Given entries Start Marker
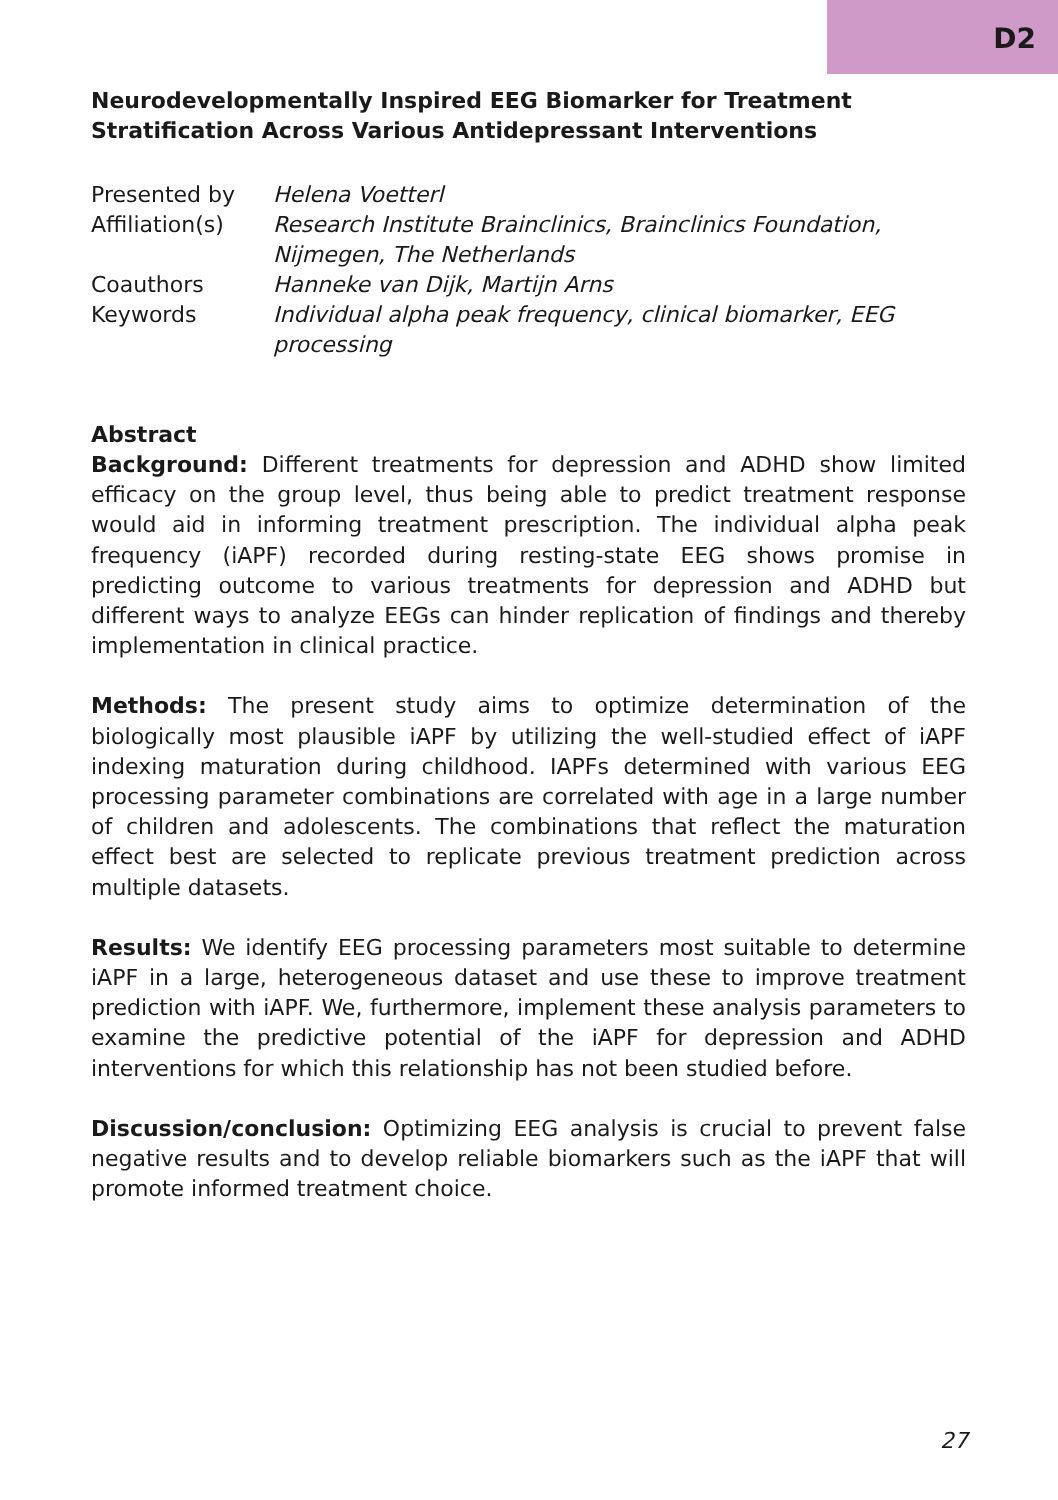D2
Neurodevelopmentally Inspired EEG Biomarker for Treatment Stratification Across Various Antidepressant Interventions
| Presented by | Helena Voetterl |
| Affiliation(s) | Research Institute Brainclinics, Brainclinics Foundation, Nijmegen, The Netherlands |
| Coauthors | Hanneke van Dijk, Martijn Arns |
| Keywords | Individual alpha peak frequency, clinical biomarker, EEG processing |
Abstract
Background: Different treatments for depression and ADHD show limited efficacy on the group level, thus being able to predict treatment response would aid in informing treatment prescription. The individual alpha peak frequency (iAPF) recorded during resting-state EEG shows promise in predicting outcome to various treatments for depression and ADHD but different ways to analyze EEGs can hinder replication of findings and thereby implementation in clinical practice.
Methods: The present study aims to optimize determination of the biologically most plausible iAPF by utilizing the well-studied effect of iAPF indexing maturation during childhood. IAPFs determined with various EEG processing parameter combinations are correlated with age in a large number of children and adolescents. The combinations that reflect the maturation effect best are selected to replicate previous treatment prediction across multiple datasets.
Results: We identify EEG processing parameters most suitable to determine iAPF in a large, heterogeneous dataset and use these to improve treatment prediction with iAPF. We, furthermore, implement these analysis parameters to examine the predictive potential of the iAPF for depression and ADHD interventions for which this relationship has not been studied before.
Discussion/conclusion: Optimizing EEG analysis is crucial to prevent false negative results and to develop reliable biomarkers such as the iAPF that will promote informed treatment choice.
27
Given entries End Marker
[What is expected]: Each line from the one containing "Discussion/conclusion: Optimizing EEG" through the end of the listing above should be copied exactly, with no other line included.

[Result of this exercise]:
Discussion/conclusion: Optimizing EEG analysis is crucial to prevent false negative results and to develop reliable biomarkers such as the iAPF that will promote informed treatment choice.
27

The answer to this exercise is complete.